Le pusieron el adjetivo mediterráneo porque queda mejor por cuestiones de localizar geográficamente este tipo de cocina, frente a la asiática, japonesa o americana (Tex Mex). sin embargo, en realidad, es una dieta sustentada, inventada y mimada por mujeres, nuestras abuelas.

Decálogo de la dieta mediterránea para niños

  • El aceite de oliva, pero en su justa medida, es tu mejor amigo para acompañar ensaladas, guisos, aperitivos…
  • Preparales comidas con muchos alimentos vegetales y hortalizas.
  • No hay que olvidarse de que tomen pan, arroz, pasta y cereales todos los días.
  • Aprovecha los alimentos frescos, típicos de tu región. Sigue los consejos de las abuelas (y de los nutricionistas), y consume productos de temporada. Sobre todo en el caso de las frutas y verduras, nos permite consumirlas en su mejor momento, y además, a su mejor precio de mercado.
  • Que tomen productos lácteos todos los días, ya sea en forma de leche, quesos o yogures.
  • Hazles comer carne preferiblemente formando parte de platos de verduras y legumbres.
  • Comer mucho pescado (al menos dos veces por semana) y huevos entre tres y cuatro a la semana, será bueno par asu salud.
  • La fruta debe ser su postre habitual.
  • El agua es la bebida más refrescante y la más sana.

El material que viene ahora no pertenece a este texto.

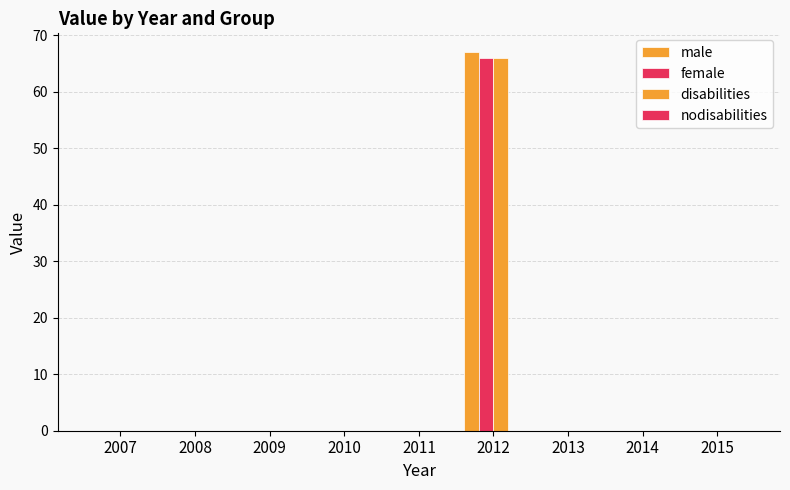

Which series has the largest total across all categories?

male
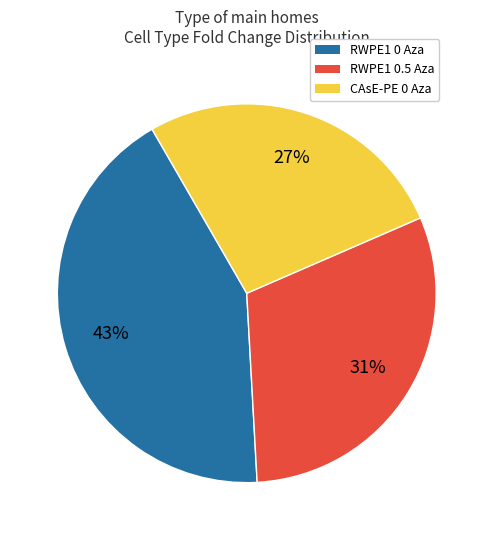

To the nearest percent, what is the average slice percentage?

33%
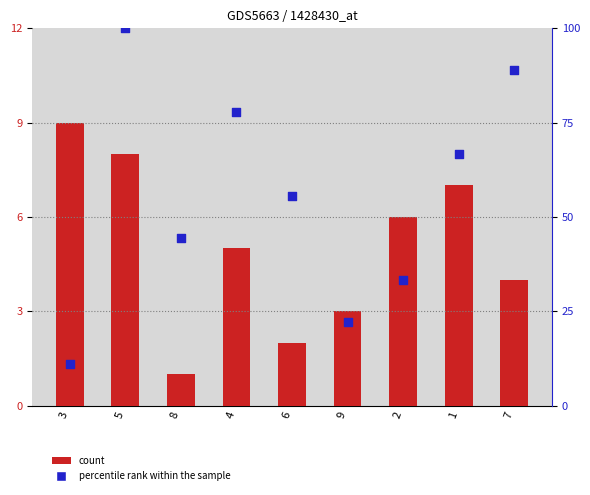

Which series reaches the maximum Y coordinate?

percentile rank within the sample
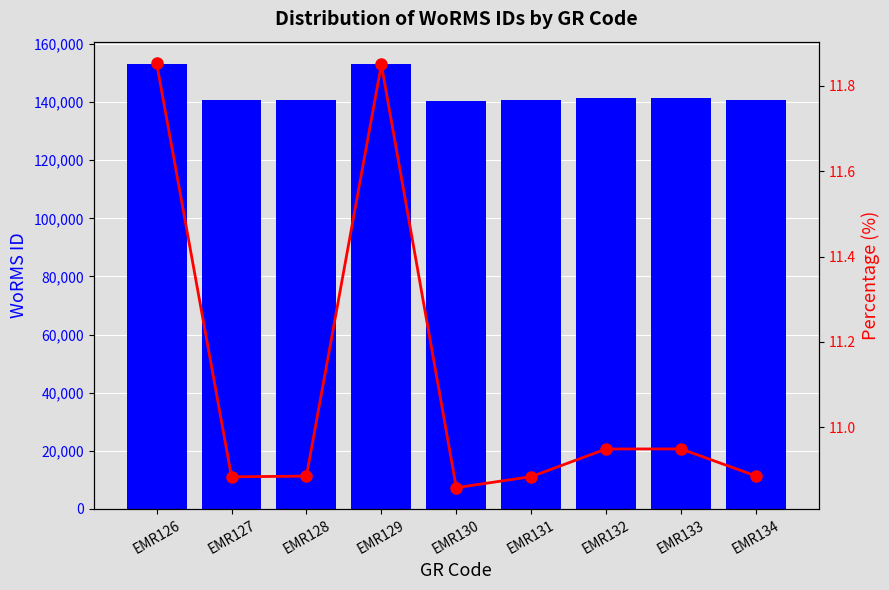

What is the difference between the maximum and minimum values in the WoRMS ID series?

12863.0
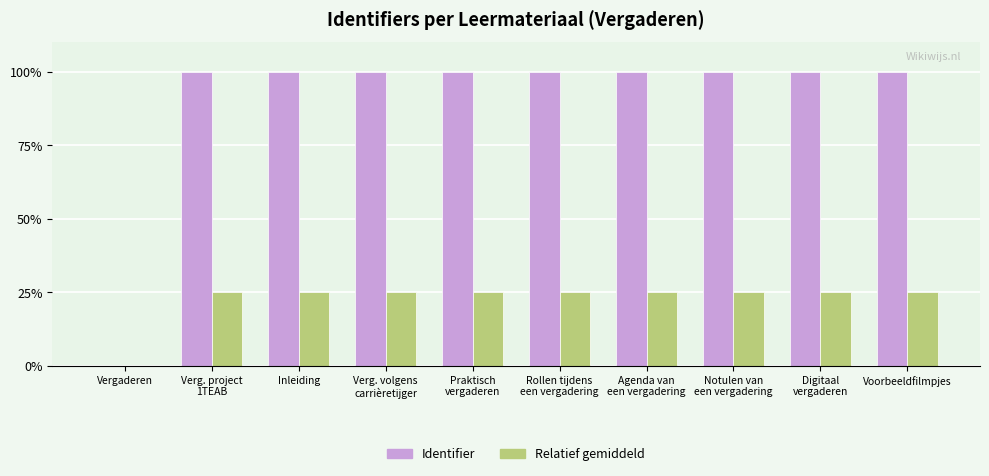

Is it true that Relatief gemiddeld equals 8.0 at Notulen van
een vergadering?

False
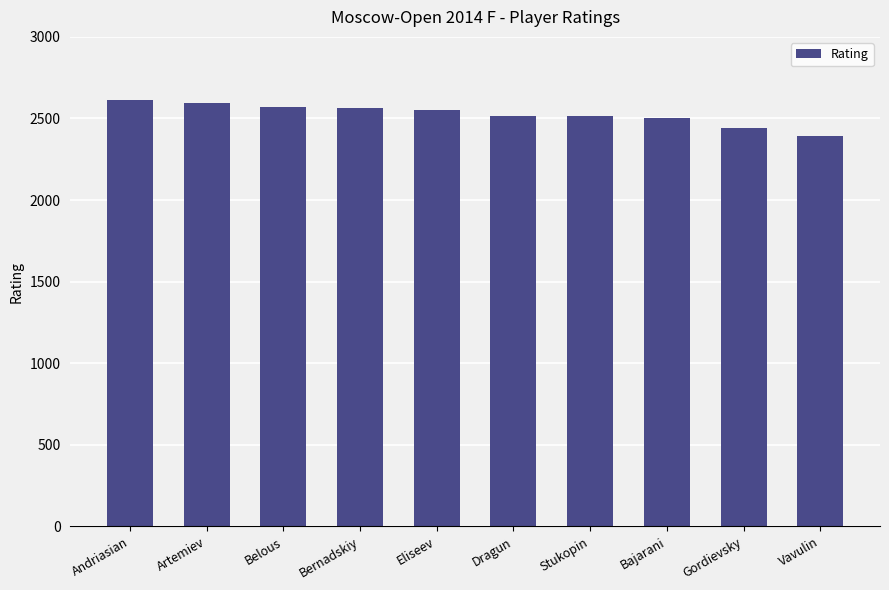

What is the label of the 1st bar from the right?

Vavulin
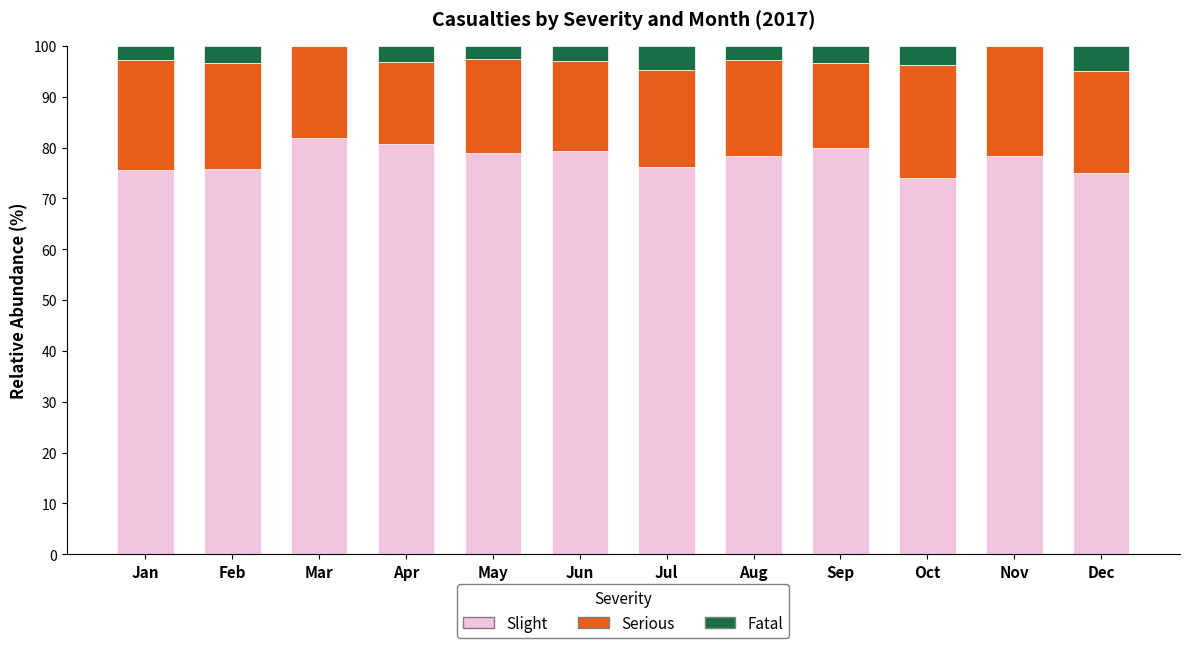

True or false: Slight has a value of 75.7 at Jan.

True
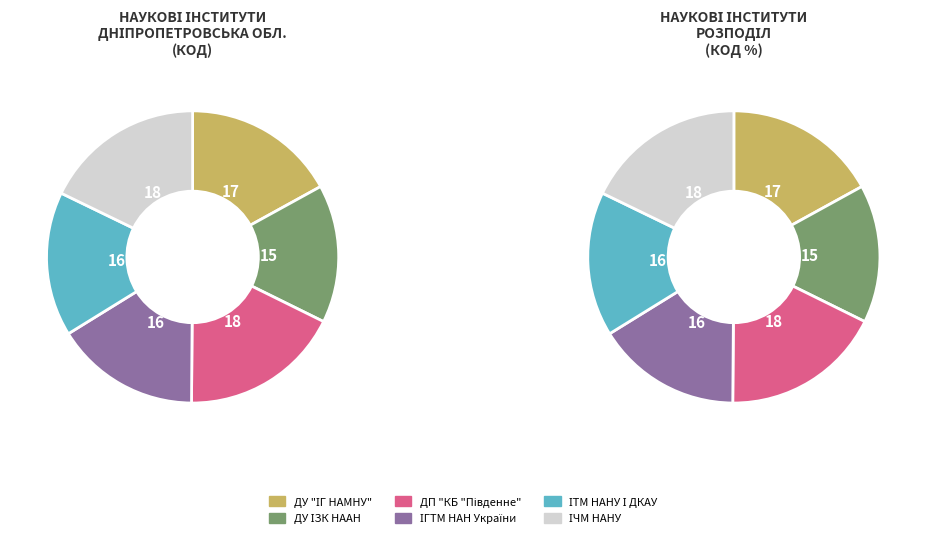

To the nearest percent, what is the difference between the ІТМ НАНУ І ДКАУ and ДУ "ІГ НАМНУ" slice percentages?

1%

Deben (y tu) beber de seis a ocho vasos de agua al día. Eso no quita de vez en cuando darles un capricho de una bebida refrescante como cola, pero ojo a los azucares que contienen.
  • Hacer ejercicio todos los días; es tan importante como comer bien, además de poder ser muy divertido. Mantenerles físicamente activos y realizar cada día un ejercicio físico adaptado a sus capacidades es muy importante para conservar una buena salud, además de inculcarles buenos hábitos. Por ejemplo, práctica con ellos, por ejemplo, el baile en casa.

Recordemos, aunque con los tiempos han ido cambiando sus recomendaciones, que la Agencia Española de Seguridad Alimentaria y Nutrición (Aesan) ha establecido que los niños menores de tres años deben evitar el consumo de pescados azules de gran tamaño (tiburones, pez espada o emperador, lucio y atún rojo), y los niños de entre tres y doce años deben limitar a 50 gr a la semana o 100gr cada dos semanas.